→ WHAT IS NEEDED
What lines in the records below include the word "CROSS"? Return each one.

→ MATERIAL SHOWN
------------------------------------------------------------------------
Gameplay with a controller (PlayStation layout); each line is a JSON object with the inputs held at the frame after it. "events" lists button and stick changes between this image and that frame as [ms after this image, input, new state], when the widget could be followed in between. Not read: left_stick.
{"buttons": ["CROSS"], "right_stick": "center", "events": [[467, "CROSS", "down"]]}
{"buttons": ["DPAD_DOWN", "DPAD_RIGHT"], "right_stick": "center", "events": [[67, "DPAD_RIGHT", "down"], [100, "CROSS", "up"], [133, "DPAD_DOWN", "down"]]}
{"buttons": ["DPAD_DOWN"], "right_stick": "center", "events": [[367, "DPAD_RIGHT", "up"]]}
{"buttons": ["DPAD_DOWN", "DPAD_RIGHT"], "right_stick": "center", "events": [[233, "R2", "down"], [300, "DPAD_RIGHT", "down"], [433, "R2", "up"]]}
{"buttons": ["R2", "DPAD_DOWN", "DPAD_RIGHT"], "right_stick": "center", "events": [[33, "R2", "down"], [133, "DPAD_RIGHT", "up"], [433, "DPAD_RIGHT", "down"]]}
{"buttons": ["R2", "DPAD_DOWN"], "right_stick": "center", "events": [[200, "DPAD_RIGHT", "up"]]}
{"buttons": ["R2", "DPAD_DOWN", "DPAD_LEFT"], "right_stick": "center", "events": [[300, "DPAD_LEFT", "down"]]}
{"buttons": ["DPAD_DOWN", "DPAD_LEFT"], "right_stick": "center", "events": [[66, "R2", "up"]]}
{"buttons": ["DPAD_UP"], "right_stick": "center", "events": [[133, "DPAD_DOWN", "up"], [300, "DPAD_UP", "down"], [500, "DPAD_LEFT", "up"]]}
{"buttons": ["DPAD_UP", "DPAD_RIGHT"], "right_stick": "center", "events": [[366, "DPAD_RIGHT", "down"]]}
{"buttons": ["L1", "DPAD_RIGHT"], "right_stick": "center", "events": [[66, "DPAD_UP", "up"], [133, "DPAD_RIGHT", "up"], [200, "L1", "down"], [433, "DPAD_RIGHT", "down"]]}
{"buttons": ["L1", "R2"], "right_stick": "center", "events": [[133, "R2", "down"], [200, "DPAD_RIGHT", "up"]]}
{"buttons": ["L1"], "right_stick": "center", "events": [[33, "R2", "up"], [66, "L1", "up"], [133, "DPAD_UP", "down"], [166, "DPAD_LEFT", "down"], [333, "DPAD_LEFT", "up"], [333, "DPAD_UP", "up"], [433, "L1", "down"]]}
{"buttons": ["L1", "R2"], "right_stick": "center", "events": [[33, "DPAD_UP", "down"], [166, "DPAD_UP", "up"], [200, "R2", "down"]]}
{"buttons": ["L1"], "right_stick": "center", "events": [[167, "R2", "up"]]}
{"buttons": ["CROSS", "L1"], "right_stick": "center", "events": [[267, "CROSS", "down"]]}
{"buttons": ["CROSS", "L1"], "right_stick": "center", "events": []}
------------------------------------------------------------------------
→ ANSWER BOX
{"buttons": ["CROSS"], "right_stick": "center", "events": [[467, "CROSS", "down"]]}
{"buttons": ["DPAD_DOWN", "DPAD_RIGHT"], "right_stick": "center", "events": [[67, "DPAD_RIGHT", "down"], [100, "CROSS", "up"], [133, "DPAD_DOWN", "down"]]}
{"buttons": ["CROSS", "L1"], "right_stick": "center", "events": [[267, "CROSS", "down"]]}
{"buttons": ["CROSS", "L1"], "right_stick": "center", "events": []}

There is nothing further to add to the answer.